Bar #43 (B7) was problematic. As we were tuning it, it sounded a bit dead. The spectral response looked a little funny too. Here is the PSD for that bar:
Notice that the peak is not well defined. By contrast, here are the PSDs for bars 42 and 44:
These two have much more well defined peaks than bar 43. We looked back at the PSDs for the blanks, and the differences were not as obvious, so we couldn’t have caught this before tuning. We considered remaking this bar but ultimately decided it was good enough. Perhaps we will replace it in the future.
Here is what the bars sounded like at this point:
All sound pretty good except for the B7 bar, which, as noted, sounds a bit dead.
Just for fun, here is a sped-up video of me tuning on of the bars:
As you can see, I move back and forth a lot between the sanding and tuning stations.
After tuning, I removed the labels and cleaned them up a bit. Here are a bunch of pictures of the bars:
Finally, if you are thinking about building your own bars, you might be interested in the following plot, which shows the number of times I made spectral measurements of each bar.
This included all of the initial measurements (i.e., of the blanks) and the rough and fine tuning. This also include a tweak or two that we performed after the fine tuning. As you can see, my longest and shortest bars took the most sand/measure iterations, since I was still learning. After I had these tuned, I worked my way from longest to shortest (i.e., bar #2 to bar #43). Once I got good, the long bars took about 20-25 cycles and the short bars were somewhat faster. All told, this was 939 total spectral measurements – a lot of time and patience.
How Long Did All of This Take?
You may be wondering how much time each sand/measure cycle took (I did,) so I plotted the time between spectral measurements for a typical bar.

TASK SET:
1. In the bar-tuning text, how many spectral measurements were made in total?
2. Retype the bar-tuning text between "Bar #43 (B7)" and "and tuning stations.", inclusive.
Work only from the bar-tuning text.

LISTED RECORDS:
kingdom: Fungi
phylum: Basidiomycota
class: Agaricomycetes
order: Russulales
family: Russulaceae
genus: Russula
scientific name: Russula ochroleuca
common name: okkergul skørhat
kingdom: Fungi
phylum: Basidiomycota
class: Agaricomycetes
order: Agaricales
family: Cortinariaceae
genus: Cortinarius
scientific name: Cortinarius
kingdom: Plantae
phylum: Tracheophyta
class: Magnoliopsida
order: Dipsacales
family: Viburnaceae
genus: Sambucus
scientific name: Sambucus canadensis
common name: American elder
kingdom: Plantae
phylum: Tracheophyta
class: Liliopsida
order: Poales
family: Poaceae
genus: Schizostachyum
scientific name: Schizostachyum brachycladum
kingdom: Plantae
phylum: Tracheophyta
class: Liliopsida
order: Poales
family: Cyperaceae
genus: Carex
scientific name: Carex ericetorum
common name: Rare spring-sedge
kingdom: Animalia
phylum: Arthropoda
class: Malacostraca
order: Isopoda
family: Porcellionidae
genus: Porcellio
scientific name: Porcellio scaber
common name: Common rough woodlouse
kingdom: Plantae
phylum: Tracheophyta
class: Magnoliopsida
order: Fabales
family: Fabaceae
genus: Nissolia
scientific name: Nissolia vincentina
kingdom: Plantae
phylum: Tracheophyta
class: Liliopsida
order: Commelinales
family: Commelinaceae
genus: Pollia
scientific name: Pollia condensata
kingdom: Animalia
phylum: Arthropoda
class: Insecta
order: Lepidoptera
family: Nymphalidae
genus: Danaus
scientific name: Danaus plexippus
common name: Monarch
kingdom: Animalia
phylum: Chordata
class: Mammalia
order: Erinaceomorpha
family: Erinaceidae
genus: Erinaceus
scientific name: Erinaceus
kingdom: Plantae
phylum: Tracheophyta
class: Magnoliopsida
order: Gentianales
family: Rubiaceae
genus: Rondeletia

WRITTEN RESPONSES:
1. 939

2.
Bar #43 (B7) was problematic. As we were tuning it, it sounded a bit dead. The spectral response looked a little funny too. Here is the PSD for that bar:
Notice that the peak is not well defined. By contrast, here are the PSDs for bars 42 and 44:
These two have much more well defined peaks than bar 43. We looked back at the PSDs for the blanks, and the differences were not as obvious, so we couldn’t have caught this before tuning. We considered remaking this bar but ultimately decided it was good enough. Perhaps we will replace it in the future.
Here is what the bars sounded like at this point:
All sound pretty good except for the B7 bar, which, as noted, sounds a bit dead.
Just for fun, here is a sped-up video of me tuning on of the bars:
As you can see, I move back and forth a lot between the sanding and tuning stations.